Dataset records:
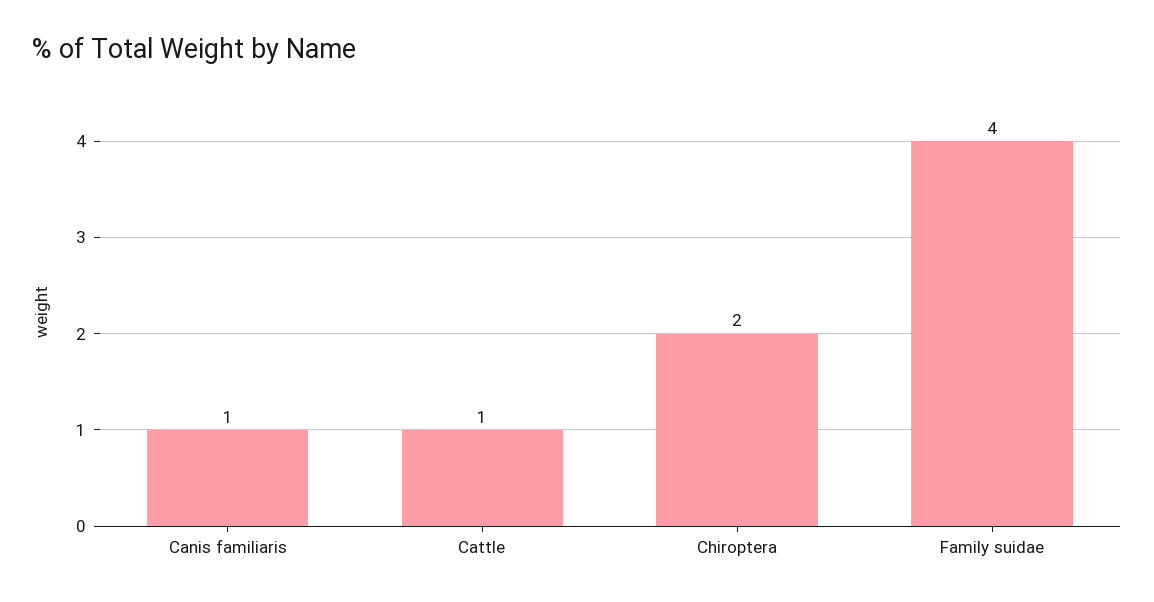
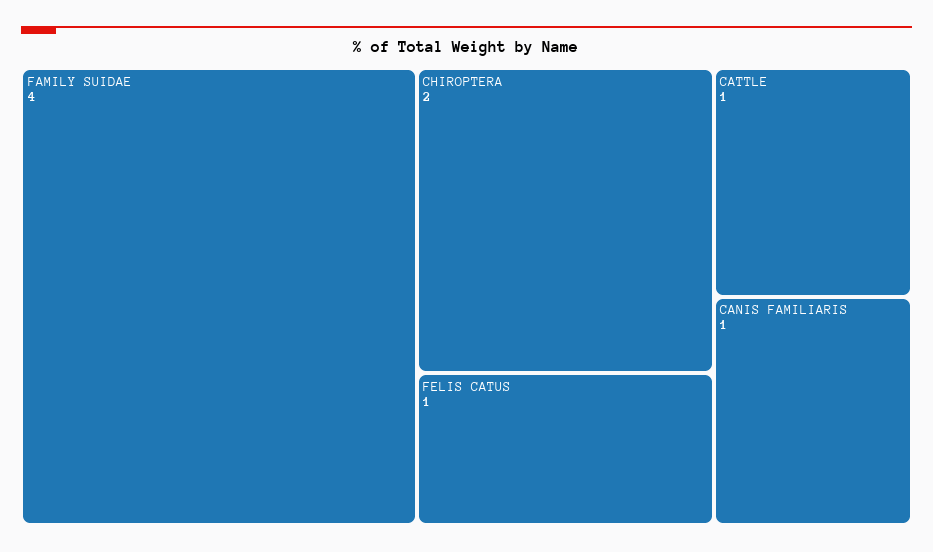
  {
    "Canis familiaris": 1,
    "Cattle": 1,
    "Chiroptera": 2,
-   "Family suidae": 4
+   "Family suidae": 4,
+   "FELIS CATUS": 1
  }

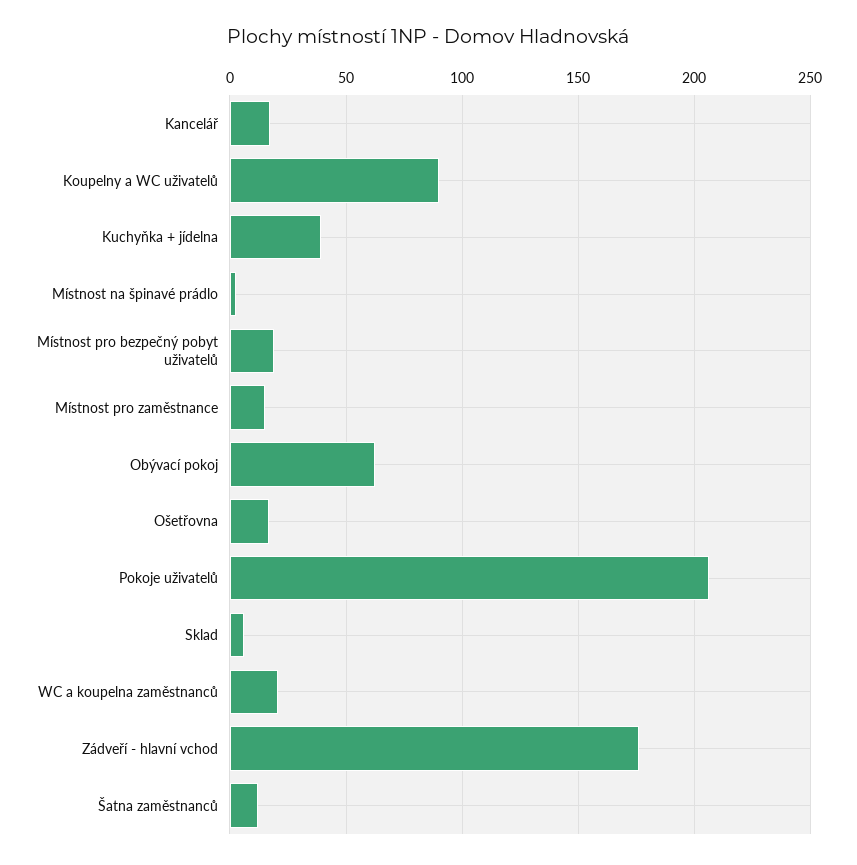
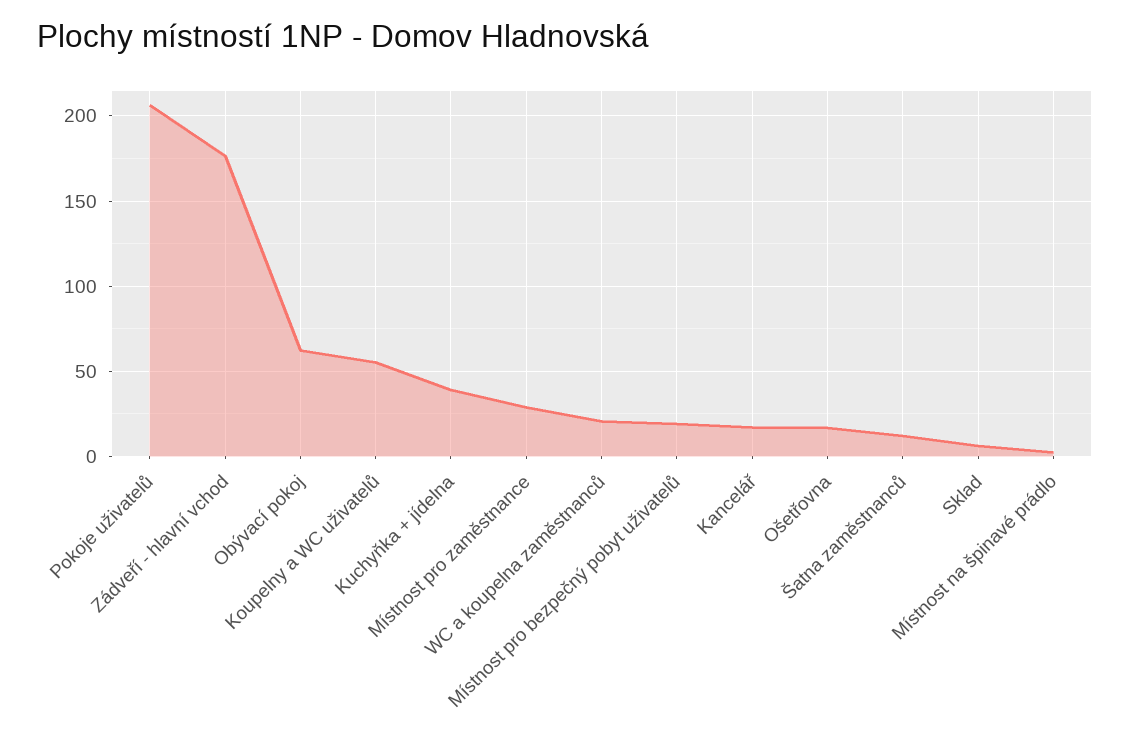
  {
    "Kancelář": 15,
-   "Koupelny a WC uživatelů": 90,
+   "Koupelny a WC uživatelů": 55,
    "Kuchyňka + jídelna": 40,
    "Místnost na špinavé prádlo": 5,
    "Místnost pro bezpečný pobyt uživatelů": 20,
-   "Místnost pro zaměstnance": 15,
+   "Místnost pro zaměstnance": 30,
    "Obývací pokoj": 60,
    "Ošetřovna": 15,
    "Pokoje uživatelů": 205,
    "Sklad": 5,
    "WC a koupelna zaměstnanců": 20,
    "Zádveří - hlavní vchod": 175,
    "Šatna zaměstnanců": 10
  }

Description of the task: Lines containing the word "Místnost": how many are there in the data above? Reply with only that number.

Output for this task: 4